What to do When Feeling Suburban Part II

One of the perks of suburban living? Parks. Lots of them. This here is Walney Pond at E.C Lawrence Park in Chantilly. Yes, the pond is man-made and it suffers from a perpetual lack of water, but every once in a while, it looks nice. So nice in fact, that you can pretend you're Thoreau at Walden Pond.

One of the perks of suburban living? Parks. Lots of them. This here is Walney Pond at E.C Lawrence Park in Chantilly. Yes, the pond is man-made and suffers from a chronic lack of water (drought related, I believe), but every once in a while it looks nice. So nice in fact, that you can pretend you’re Thoreau at Walden Pond as you take a thoughtful little stroll around the one-acre pond. Who doesn’t like ponds?

I’ve talked about the fact that I consider myself an urbanite at heart despite the fact that I’ve lived in the suburbs most of my life, minus 4.5 years abroad. I like to think of myself as a cultured, fit, Whole Foods organic-foods type person with a passion for urban living, but the truth is ever so slightly different. It’s probably been at least a decade since I’ve been to a D.C museum or theater, I’m not exactly svelte and have a penchant for 7-Eleven mini-tacos and sour gummy worms (not exactly the foundation of a svelte physique) and some of my happiest moments happen when hiking or riding my bike on suburban/rural trails, not when strolling down city blocks. But I’m still not ready to admit I may actually like the suburbs. Mostly because I feel like it would mean I’m “giving up” (whatever this may mean) and am far less interesting than I’d like to admit. Every time I come close to thinking the suburbs might be alright this old folk song starts playing in my head:

I guess that’s a little dramatic. Just because you aren’t repelled by suburban living doesn’t mean you’ve bottomed out at mediocrity does it? See, in Kindergarten I thought I was destined for greatness. During our Native American unit, my Native American art project was chosen to be displayed upstairs in the lobby because of my precocious artistic talents (my kindergarten’s teacher’s words not mine — I always aim for modesty). Anyway, this seemingly small happening made me think I was better than everyone else. But lately, I’ve realized I may actually just be destined for regular life. It all started when I found my Native American art project while going through boxes. My Native American isn’t nearly as impressive as I remember it being. No perspective, no shadowing and definitely no sense of proportion! It’s buried in some box now, but let me describe it: It’s a crayon creation of an expressionless Native American man. His eyes are about the size of peanuts and are one inch below his hairline. Instead of hair, he has yellow feathers sticking out of his head and his nose is abnormally long. His mouth is bright red and almost as wide as his face. He has no chin or neck to speak of. After this “piece of art” was displayed in my elementary school lobby I developed a superiority complex and naturally assumed a fantastic, prestigious career in the arts was in my future. Again, I’m not trying to brag…just stating the facts. But imagine my disappointment upon discovering my Native American wasn’t exactly the brilliant masterpiece I remembered. Not even close! In fact, it looks like a kindergartener drew it. Maybe a first grader, if we’re being generous.

###

# Required actions
(a) In the post about suburban living, rewrite the paragraph beginning "I've talked about the fact" as a short bulleted list that keeps its main facts.
(b) Pick out every line in the rows below that contains the string "instances", and copy each one.

###

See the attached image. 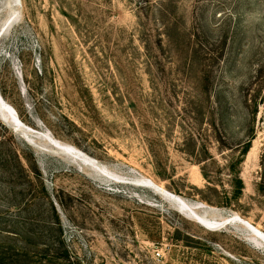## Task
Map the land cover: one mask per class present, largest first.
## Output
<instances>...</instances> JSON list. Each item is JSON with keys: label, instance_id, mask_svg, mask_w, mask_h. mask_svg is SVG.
I'll use <instances>...</instances> for the list:
<instances>
[{"label": "rangeland", "instance_id": "rangeland-1", "mask_svg": "<svg viewBox=\"0 0 264 264\" xmlns=\"http://www.w3.org/2000/svg\"><path fill=\"white\" fill-rule=\"evenodd\" d=\"M0 99V264H264V0H0Z\"/></svg>", "mask_w": 264, "mask_h": 264}, {"label": "bare ground", "instance_id": "bare-ground-1", "mask_svg": "<svg viewBox=\"0 0 264 264\" xmlns=\"http://www.w3.org/2000/svg\"><path fill=\"white\" fill-rule=\"evenodd\" d=\"M0 111H2V113H3V115L5 116V117H8V116H12L11 114H10V112H13L12 110H11V108L6 104V103H4L3 102V100L2 99H0ZM3 117V116H2ZM5 121H6V119H5ZM6 122H8V121H6ZM9 123V122H8ZM39 140V139H38ZM147 183H148V185L149 186H154V183L152 182V181H147ZM149 186H147V187H149ZM157 187V186H156ZM155 188V187H154ZM159 188V187H158ZM153 189V188H152ZM158 192V191H157ZM160 192V191H159ZM243 223V227H245L250 233H252V236L254 235L256 238H258L259 240L260 239H262V234L259 232V231H257V230H255L254 228H252L248 223H245L244 221L242 222ZM258 239H257V241H258ZM254 240V239H253ZM261 241V240H260Z\"/></svg>", "mask_w": 264, "mask_h": 264}, {"label": "trees", "instance_id": "trees-1", "mask_svg": "<svg viewBox=\"0 0 264 264\" xmlns=\"http://www.w3.org/2000/svg\"><path fill=\"white\" fill-rule=\"evenodd\" d=\"M0 130H4L3 127L0 125ZM5 131V130H4ZM8 142H10V138L9 137H3V138H0V149L5 145V144H8ZM9 158V155L7 154H4L2 152H0V161L2 162H6L7 159ZM2 216H4V214H0ZM5 234H11V231H4ZM4 254V252L1 250L0 251V255Z\"/></svg>", "mask_w": 264, "mask_h": 264}]
</instances>
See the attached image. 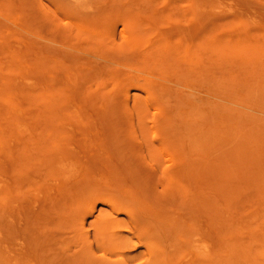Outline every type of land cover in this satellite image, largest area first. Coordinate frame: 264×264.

###

# Solved tasks
(a)
- The writer considers themself an urbanite at heart but has lived in the suburbs most of their life, apart from 4.5 years abroad.
- The writer likes to think of themself as a cultured, fit, Whole Foods organic-foods type with a passion for urban living, but the truth is slightly different.
- It has probably been at least a decade since the writer went to a D.C. museum or theater.
- The writer is not svelte and has a penchant for 7-Eleven mini-tacos and sour gummy worms.
- Some of the writer's happiest moments come while hiking or biking on suburban/rural trails, not while strolling down city blocks.
- The writer still isn't ready to admit to liking the suburbs, mostly because that would feel like "giving up" and being less interesting.
- Whenever the writer comes close to thinking the suburbs might be alright, an old folk song starts playing in their head.

(b)
<instances>...</instances> JSON list. Each item is JSON with keys: label, instance_id, mask_svg, mask_w, mask_h. mask_svg is SVG.
I'll use <instances>...</instances> for the list:
<instances>
</instances>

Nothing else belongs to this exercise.